Documentation obligatoire : fiche technique du système (data sources, métriques de fiabilité, biais évalués, supervision en place), procédure de gestion des incidents IA, plan de mise à jour du modèle. On livre cette documentation en standard sur tout projet Nehos.
Méthode complète : Méthode Nehos AI Act Compliance™.
#5. Du POC à l'industrialisation — méthodologie 4-12 / 12-26 semaines
La courbe d'apprentissage Nehos sur 47 déploiements donne des fourchettes solides.
Phase POC : 4 à 12 semaines. 4 semaines pour un cas d'usage RAG documentaire classique sur stack standard. 8 semaines pour un agent IA avec intégrations SI (CRM, ERP) et supervision humaine paramétrée. 12 semaines pour un cas d'usage hautement régulé (banque, santé) avec audit sécurité en parallèle. Le livrable POC c'est un agent fonctionnel sur un périmètre restreint, avec KPI de référence mesuré et décision go/no-go documentée.
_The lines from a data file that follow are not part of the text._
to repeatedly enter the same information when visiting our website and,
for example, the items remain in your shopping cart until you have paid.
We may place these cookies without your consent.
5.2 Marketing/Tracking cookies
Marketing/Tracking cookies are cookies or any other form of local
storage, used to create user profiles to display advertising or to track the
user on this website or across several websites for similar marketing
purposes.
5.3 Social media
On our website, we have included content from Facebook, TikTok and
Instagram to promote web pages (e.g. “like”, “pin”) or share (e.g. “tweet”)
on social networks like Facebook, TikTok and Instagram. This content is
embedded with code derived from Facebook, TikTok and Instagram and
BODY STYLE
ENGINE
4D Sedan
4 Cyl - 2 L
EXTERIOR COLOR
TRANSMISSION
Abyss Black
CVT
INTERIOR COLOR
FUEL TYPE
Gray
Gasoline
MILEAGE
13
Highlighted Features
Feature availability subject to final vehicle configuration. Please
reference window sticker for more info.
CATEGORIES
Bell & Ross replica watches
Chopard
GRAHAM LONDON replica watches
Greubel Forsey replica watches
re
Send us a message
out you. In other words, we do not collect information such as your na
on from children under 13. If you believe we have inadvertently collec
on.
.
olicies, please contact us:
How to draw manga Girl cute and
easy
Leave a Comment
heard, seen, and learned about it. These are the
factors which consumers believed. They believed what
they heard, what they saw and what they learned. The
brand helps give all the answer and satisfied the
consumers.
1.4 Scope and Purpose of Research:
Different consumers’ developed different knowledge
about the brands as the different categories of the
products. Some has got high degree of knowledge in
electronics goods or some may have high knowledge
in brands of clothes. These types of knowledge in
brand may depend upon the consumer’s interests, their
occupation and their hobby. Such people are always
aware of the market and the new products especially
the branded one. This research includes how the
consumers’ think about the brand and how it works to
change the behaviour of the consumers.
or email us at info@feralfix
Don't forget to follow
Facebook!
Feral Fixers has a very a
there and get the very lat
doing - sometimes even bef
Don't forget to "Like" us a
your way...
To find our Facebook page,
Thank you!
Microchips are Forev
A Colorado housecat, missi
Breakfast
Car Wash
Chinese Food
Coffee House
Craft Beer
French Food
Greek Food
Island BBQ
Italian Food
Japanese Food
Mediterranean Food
Phase industrialisation : 12 à 26 semaines. 12 semaines pour scaler un POC validé sur un périmètre élargi (ajout d'utilisateurs, ajout de cas d'usage adjacents). 18 semaines pour une intégration SI complexe (multi-systèmes legacy). 26 semaines pour un déploiement critique en banque ou secteur public avec audit ANSSI/CNIL, tests de charge, plan de continuité, formation Qualiopi des équipes.
Les deux jalons décisifs : la fin du POC (go/no-go honnête, on a invalidé 4 projets sur 32 en 2025) et le go-live production (rollback prêt, hyper-care 30 jours, dashboards en place dès J+1).
#6. Mesure du ROI agents IA — les KPIs qui comptent
On track systématiquement trois familles.
KPIs métier : heures économisées par semaine et par ETP utilisateur, EUR économisés mensuels (valorisation × volume), taux de résolution autonome (% de demandes traitées sans humain), NPS utilisateurs internes. Sur les 47 agents IA Nehos, médiane à 14 heures économisées hebdomadaires par ETP utilisateur.
KPIs techniques : latence p95 (cible < 4 secondes en RAG simple, < 12 secondes en multi-tool), taux d'hallucinations détecté (cible < 3 %), uptime mensuel (cible 99,5 %), coût LLM par requête (typique 0,002 à 0,08 € selon complexité).
KPIs business : impact sur le pipeline commercial, satisfaction client en bout de chaîne, indicateurs sectoriels spécifiques (taux de fraude détecté pour finance, délai de réponse pour SAV, taux d'erreur de saisie pour ops).
Le dashboard arrive en standard sur chaque MVP. Revue trimestrielle avec le sponsor exec. C'est ce qui transforme un POC en produit durable, mesuré et amélioré en continu.